▶ _Work to be completed_
An unchanged copy of each entry below is needed; keep the pictures out of it.

(Camera settings data)
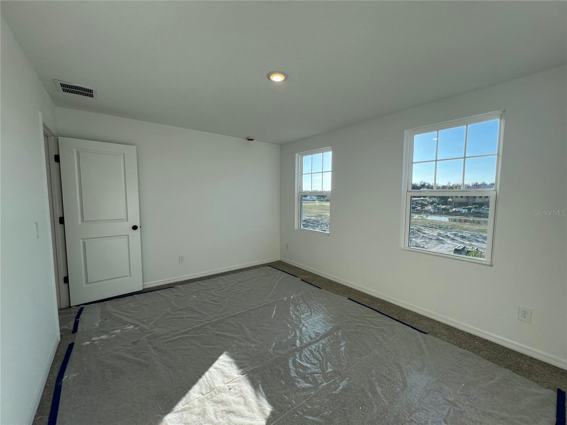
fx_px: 213
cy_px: 212
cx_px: 284
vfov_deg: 89.9
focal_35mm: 13
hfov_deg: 106.2
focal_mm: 1.57
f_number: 1.8
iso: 32
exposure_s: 1/355
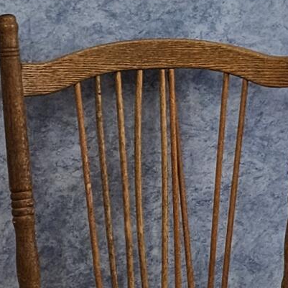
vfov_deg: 11.3
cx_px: 759
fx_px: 1431
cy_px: -42
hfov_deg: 9.7
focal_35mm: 152
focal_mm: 5.4
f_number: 1.8
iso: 125
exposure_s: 1/120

▶ _Response for this exercise_
fx_px: 213
cy_px: 212
cx_px: 284
vfov_deg: 89.9
focal_35mm: 13
hfov_deg: 106.2
focal_mm: 1.57
f_number: 1.8
iso: 32
exposure_s: 1/355
vfov_deg: 11.3
cx_px: 759
fx_px: 1431
cy_px: -42
hfov_deg: 9.7
focal_35mm: 152
focal_mm: 5.4
f_number: 1.8
iso: 125
exposure_s: 1/120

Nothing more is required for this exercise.